**Assignment**
Since only part of the material below is wanted, output exactly the lines from the one with "groups, the early" up to and including the one with "communication lines being".

**Data**

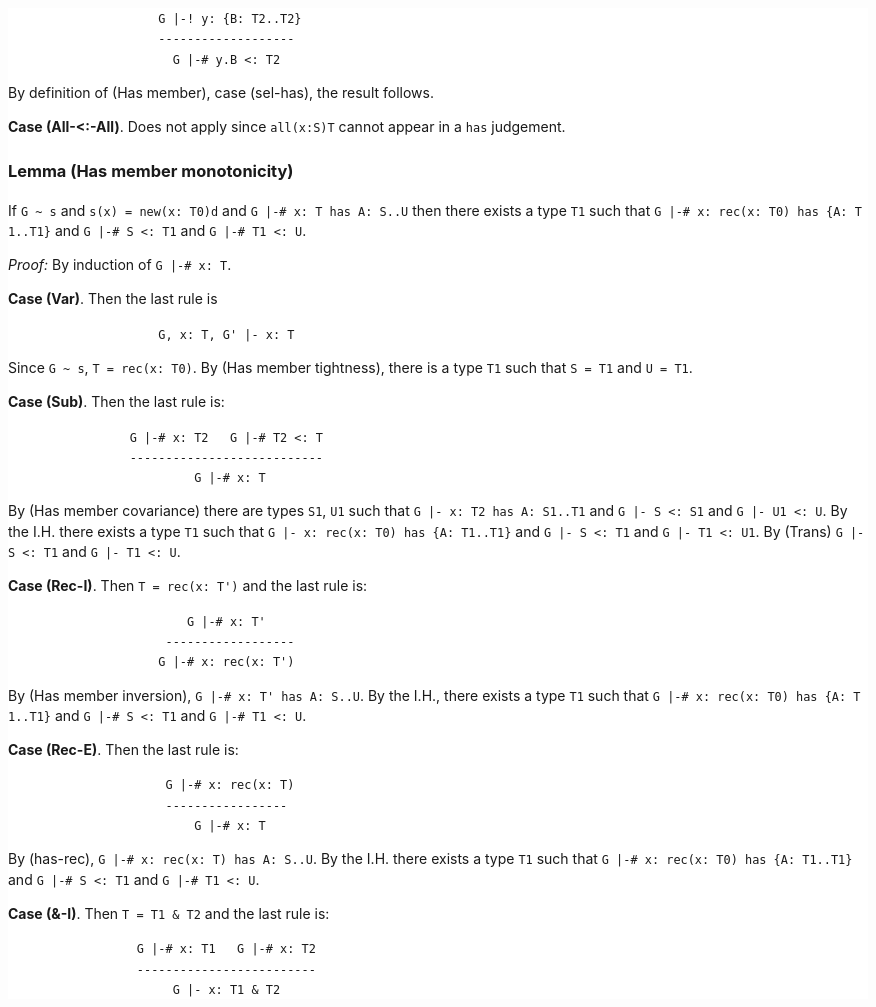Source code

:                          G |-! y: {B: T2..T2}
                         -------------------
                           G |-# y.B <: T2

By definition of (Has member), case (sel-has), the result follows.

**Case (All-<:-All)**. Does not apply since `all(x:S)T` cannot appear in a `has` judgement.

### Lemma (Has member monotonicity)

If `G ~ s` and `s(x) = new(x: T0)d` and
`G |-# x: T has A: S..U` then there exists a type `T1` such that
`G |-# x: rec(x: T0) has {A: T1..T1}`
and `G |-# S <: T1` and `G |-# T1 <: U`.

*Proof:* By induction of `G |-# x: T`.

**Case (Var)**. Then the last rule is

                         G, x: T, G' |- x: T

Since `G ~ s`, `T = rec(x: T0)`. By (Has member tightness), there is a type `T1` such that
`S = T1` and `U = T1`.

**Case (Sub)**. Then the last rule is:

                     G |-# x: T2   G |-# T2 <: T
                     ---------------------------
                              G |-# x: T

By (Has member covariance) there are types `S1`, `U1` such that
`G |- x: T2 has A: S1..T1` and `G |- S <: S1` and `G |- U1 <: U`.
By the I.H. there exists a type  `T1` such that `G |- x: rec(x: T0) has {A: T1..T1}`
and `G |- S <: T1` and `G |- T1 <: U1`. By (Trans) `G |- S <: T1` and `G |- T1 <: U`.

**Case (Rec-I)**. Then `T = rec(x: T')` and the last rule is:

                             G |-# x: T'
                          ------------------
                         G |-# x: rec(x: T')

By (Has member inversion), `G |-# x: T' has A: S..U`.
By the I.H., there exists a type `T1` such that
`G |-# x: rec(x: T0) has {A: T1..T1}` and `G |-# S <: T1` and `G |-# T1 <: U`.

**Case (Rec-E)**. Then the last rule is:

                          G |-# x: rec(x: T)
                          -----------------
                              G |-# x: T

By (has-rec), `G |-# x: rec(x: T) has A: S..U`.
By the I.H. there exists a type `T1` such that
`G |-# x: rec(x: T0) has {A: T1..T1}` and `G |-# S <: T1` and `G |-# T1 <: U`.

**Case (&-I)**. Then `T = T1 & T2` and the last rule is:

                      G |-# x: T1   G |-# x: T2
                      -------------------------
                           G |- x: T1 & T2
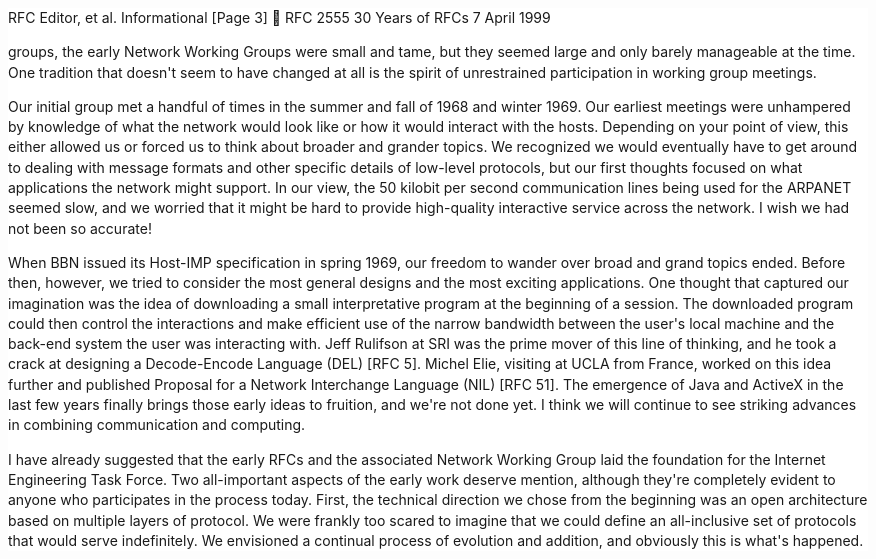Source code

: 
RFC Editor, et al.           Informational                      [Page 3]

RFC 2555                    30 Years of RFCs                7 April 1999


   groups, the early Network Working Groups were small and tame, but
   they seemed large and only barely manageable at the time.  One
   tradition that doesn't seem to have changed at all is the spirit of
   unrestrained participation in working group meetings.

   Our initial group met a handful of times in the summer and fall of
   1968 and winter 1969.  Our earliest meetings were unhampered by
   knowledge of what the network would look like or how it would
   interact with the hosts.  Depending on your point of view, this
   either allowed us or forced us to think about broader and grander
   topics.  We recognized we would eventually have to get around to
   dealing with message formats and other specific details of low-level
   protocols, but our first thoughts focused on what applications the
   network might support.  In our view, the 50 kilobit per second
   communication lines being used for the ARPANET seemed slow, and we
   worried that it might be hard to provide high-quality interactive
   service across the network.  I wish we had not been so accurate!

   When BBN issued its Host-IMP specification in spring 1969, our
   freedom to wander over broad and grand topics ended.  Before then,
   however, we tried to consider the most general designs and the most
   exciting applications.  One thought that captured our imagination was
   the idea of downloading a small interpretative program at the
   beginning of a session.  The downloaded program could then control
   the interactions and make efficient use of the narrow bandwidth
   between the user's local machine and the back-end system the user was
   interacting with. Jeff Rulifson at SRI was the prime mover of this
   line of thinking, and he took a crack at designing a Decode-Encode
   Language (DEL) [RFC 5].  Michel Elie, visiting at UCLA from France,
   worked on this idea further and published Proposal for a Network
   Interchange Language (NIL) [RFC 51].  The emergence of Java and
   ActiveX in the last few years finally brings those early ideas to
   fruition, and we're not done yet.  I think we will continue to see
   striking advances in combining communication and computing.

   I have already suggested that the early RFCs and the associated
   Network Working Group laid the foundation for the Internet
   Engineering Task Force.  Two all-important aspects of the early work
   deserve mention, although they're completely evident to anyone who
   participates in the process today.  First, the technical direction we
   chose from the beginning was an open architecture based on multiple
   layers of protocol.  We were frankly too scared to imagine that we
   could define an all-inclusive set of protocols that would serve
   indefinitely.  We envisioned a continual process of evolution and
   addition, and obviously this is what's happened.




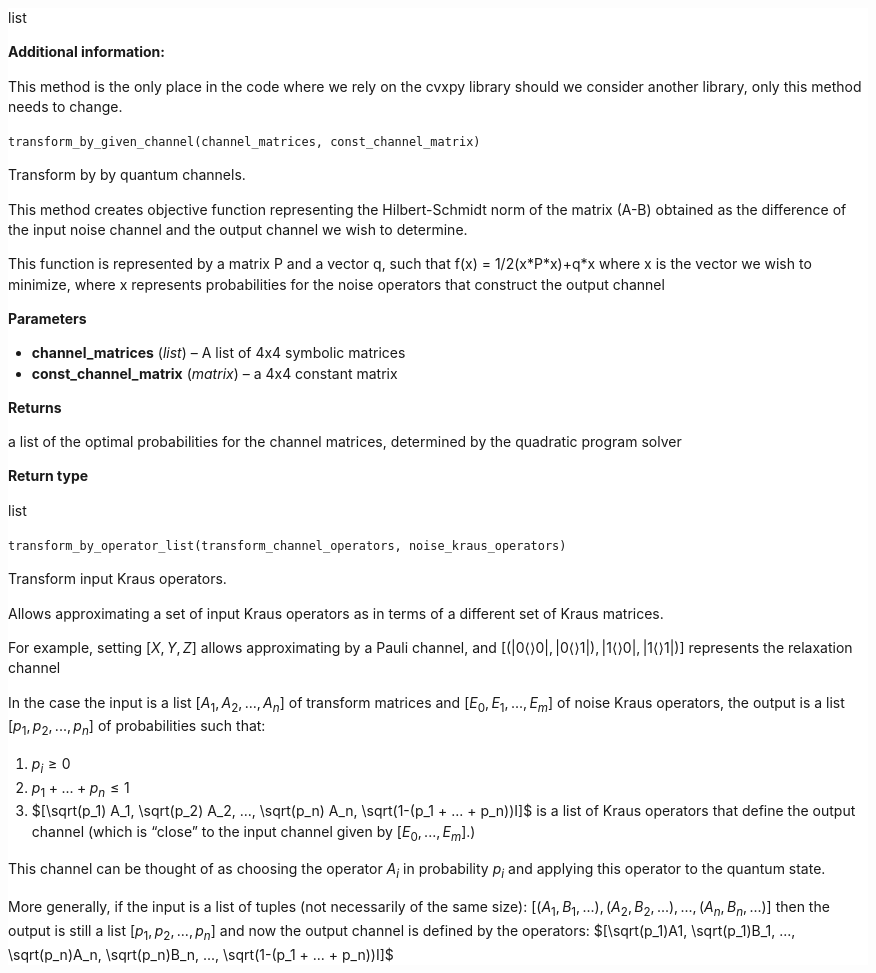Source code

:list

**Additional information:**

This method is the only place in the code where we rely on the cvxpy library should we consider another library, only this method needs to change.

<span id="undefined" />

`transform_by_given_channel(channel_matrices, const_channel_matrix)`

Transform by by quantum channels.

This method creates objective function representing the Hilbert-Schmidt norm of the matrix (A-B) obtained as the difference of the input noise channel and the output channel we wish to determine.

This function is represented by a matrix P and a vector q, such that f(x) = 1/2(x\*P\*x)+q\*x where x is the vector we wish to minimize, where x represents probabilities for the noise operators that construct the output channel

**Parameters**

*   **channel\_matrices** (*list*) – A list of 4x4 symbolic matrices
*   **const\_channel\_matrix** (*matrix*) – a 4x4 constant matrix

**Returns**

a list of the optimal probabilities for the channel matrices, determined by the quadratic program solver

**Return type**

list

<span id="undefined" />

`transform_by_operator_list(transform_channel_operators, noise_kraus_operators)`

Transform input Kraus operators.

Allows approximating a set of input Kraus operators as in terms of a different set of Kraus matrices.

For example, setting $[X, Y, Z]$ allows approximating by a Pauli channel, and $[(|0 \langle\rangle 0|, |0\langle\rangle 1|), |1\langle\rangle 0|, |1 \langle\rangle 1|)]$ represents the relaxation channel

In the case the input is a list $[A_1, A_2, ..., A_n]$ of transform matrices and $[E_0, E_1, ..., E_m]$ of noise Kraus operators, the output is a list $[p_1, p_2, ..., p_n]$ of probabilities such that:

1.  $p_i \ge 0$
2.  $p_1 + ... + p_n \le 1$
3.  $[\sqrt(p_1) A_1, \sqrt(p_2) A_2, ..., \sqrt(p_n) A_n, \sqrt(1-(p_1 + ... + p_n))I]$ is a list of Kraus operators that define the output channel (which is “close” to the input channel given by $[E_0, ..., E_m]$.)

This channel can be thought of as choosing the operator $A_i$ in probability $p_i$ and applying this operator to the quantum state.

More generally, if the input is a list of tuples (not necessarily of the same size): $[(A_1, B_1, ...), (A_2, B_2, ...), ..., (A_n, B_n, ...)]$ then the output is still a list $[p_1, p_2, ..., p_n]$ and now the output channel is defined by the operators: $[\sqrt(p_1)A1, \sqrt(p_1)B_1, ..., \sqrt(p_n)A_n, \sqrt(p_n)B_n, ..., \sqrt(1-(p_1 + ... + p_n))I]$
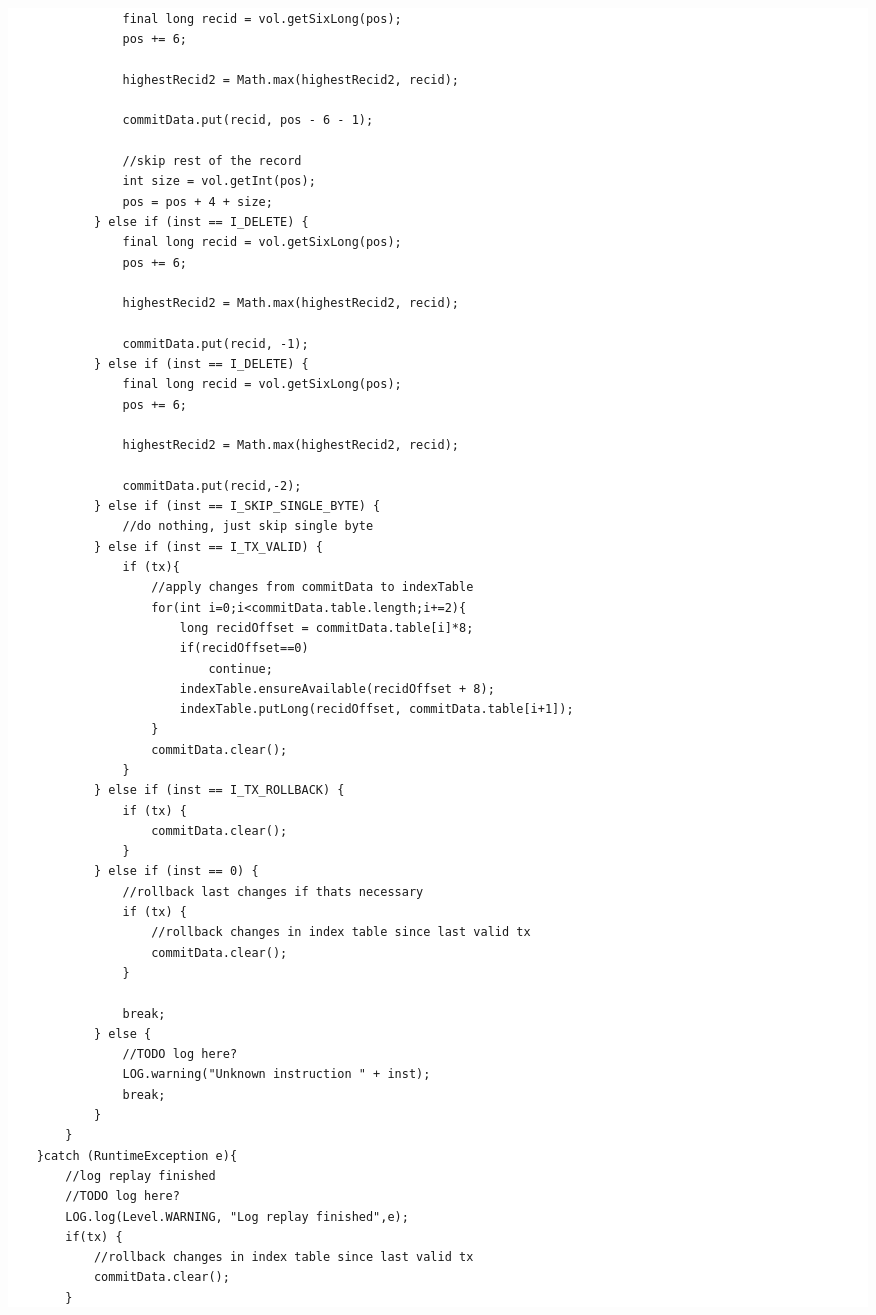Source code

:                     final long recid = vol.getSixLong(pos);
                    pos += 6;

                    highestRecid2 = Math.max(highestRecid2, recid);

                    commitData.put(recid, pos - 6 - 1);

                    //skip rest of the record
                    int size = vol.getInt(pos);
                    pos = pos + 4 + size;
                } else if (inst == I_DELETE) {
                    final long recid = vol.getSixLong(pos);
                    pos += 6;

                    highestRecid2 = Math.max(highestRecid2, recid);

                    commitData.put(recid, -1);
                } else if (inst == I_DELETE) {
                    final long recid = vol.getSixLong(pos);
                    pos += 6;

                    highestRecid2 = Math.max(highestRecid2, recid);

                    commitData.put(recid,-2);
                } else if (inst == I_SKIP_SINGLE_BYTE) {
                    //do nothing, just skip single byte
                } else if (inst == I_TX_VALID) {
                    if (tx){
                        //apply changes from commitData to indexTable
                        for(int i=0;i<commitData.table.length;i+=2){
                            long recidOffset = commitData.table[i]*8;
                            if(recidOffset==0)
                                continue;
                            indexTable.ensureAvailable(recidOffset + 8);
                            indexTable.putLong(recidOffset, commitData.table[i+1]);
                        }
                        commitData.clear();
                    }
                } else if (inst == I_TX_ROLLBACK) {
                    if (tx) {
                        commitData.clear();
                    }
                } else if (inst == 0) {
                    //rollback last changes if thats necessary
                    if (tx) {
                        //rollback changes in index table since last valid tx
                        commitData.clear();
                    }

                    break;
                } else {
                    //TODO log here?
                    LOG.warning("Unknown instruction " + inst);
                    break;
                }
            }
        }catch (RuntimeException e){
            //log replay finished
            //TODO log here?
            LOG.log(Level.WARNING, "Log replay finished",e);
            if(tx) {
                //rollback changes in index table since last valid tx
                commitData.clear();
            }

**Result for this task**
   groups, the early Network Working Groups were small and tame, but
   they seemed large and only barely manageable at the time.  One
   tradition that doesn't seem to have changed at all is the spirit of
   unrestrained participation in working group meetings.

   Our initial group met a handful of times in the summer and fall of
   1968 and winter 1969.  Our earliest meetings were unhampered by
   knowledge of what the network would look like or how it would
   interact with the hosts.  Depending on your point of view, this
   either allowed us or forced us to think about broader and grander
   topics.  We recognized we would eventually have to get around to
   dealing with message formats and other specific details of low-level
   protocols, but our first thoughts focused on what applications the
   network might support.  In our view, the 50 kilobit per second
   communication lines being used for the ARPANET seemed slow, and we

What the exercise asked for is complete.